Glad to see im not the only one having these problems too


----------



## mattlock (Dec 28, 2005)

*Re: ASUS P5N-E SLI motherboard help*



robbiep said:


> Only about 3 or 4 mins. when I turned the PC on the cpu temp was at 28°c but it kept increasing by a couple of °c every second till it reached 64°c and powerd down
> 
> Again, I believe it is hitting thermal trip and shutting down. If shuts down at or around that temp everytime that confirms it. You need to get some good thermal compound (Arctic Silver 5) you should be able to get at Radio Shack, Frys, Circuit City, etc. apply it according to the instructions here http://www.arcticsilver.com/arctic_silver_instructions.htm and reseat the heatsink. Follow the instructions in the Asus manual for installing the heatsink. It's very easy to install it uneven and the result is poor cooling and a hot CPU.
> 
> ...


18 amps on the 12v rail is insufficient. We recommend at least 26 amps available on the 12v rail for modern PCI-E based boards, but even going by the Asus recommendation in your manual (which in my opinion is too low) you need 20amps.

Reseat the heatsink, check the temps again, and post back.


----------



## robbiep (Jan 6, 2008)

*Re: ASUS P5N-E SLI motherboard help*



mattlock said:


> 18 amps on the 12v rail is insufficient. We recommend at least 26 amps available on the 12v rail for modern PCI-E based boards, but even going by the Asus recommendation in your manual (which in my opinion is too low) you need 20amps.
> 
> Reseat the heatsink, check the temps again, and post back.

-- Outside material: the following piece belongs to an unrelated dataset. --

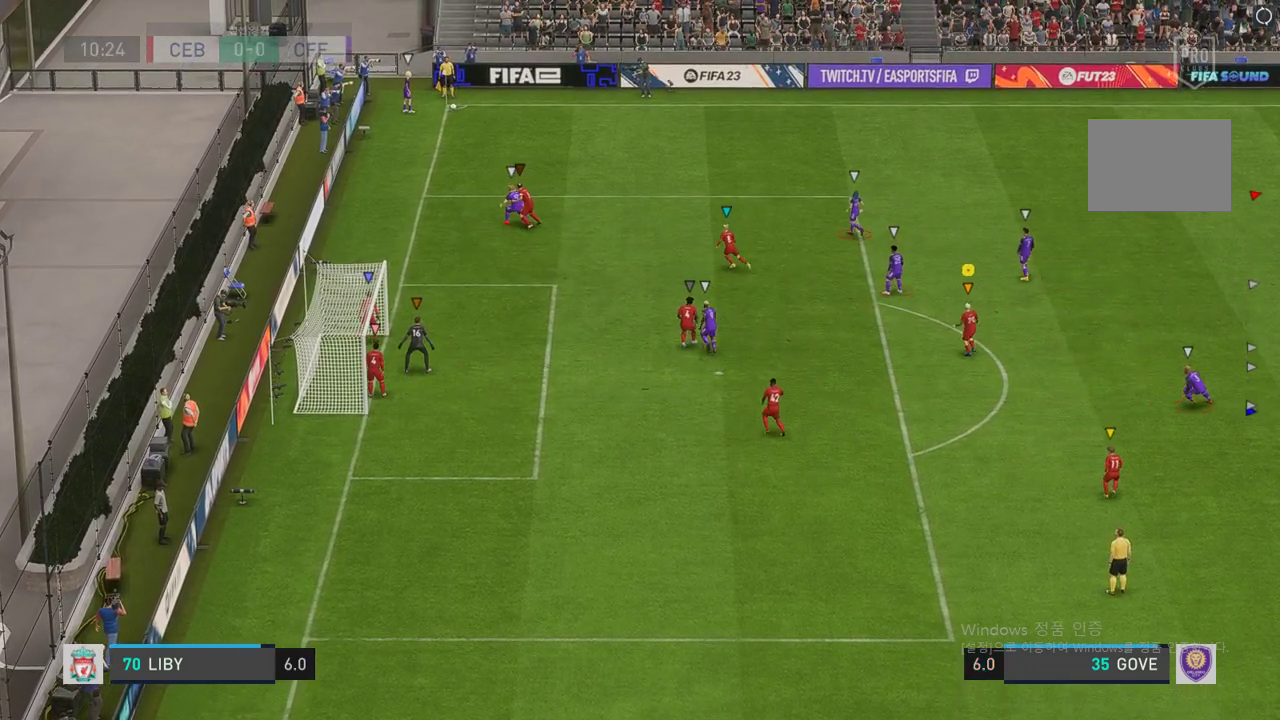
{"buttons": [], "left_stick": "center", "right_stick": "center", "events": [[202, "left_stick", "center"]]}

Iv'e reset the heatsink, removed the stock thermal paste and applyed new thermal paste after 20 mins my temps are

CPU - 46
MB - 29

I also tested my system at http://www.extreme.outervision.com/psucalculator.jsp and seen that it only needs 279W so I think the quality of power is the problem as apposed to the wattage. So iv'e bought a Corsair HX Series 520W Modular PSU


----------



## mattlock (Dec 28, 2005)

*Re: ASUS P5N-E SLI motherboard help*

Good choice of PSU for your current setup although you have very little head room for future upgrades. 

That temp is much better. It'll drop a little more as the compound cures. If you have good air flow in the case and are not overclocking, the cpu temp should be in the mid to high 30s at idle. Is the temp reading from the Bios or from inside Windows?

Is you're system now stable?


----------



## robbiep (Jan 6, 2008)

*Re: ASUS P5N-E SLI motherboard help*



mattlock said:


> Good choice of PSU for your current setup although you have very little head room for future upgrades.
> 
> That temp is much better. It'll drop a little more as the compound cures. If you have good air flow in the case and are not overclocking, the cpu temp should be in the mid to high 30s at idle. Is the temp reading from the Bios or from inside Windows?
> 
> Is you're system now stable?


I was on a tight budget so I had to choose the 520W over 620W if I upgrade in the future i'll know to get a more powerfull PSU.

I have 4 fans in my case so there should be a good airflow and im not overclocking.

The temp is from the BIOS inside windows and my system seems to be stable now


----------



## mattlock (Dec 28, 2005)

*Re: ASUS P5N-E SLI motherboard help*

Since your system is now stable, I'm going to have this thread marked as resolved. 

Thanks for using TSF, we are always here and happy to help. wave:


----------



## robbiep (Jan 6, 2008)

Iv'e got everything fixed now thanks for all your help :grin:


----------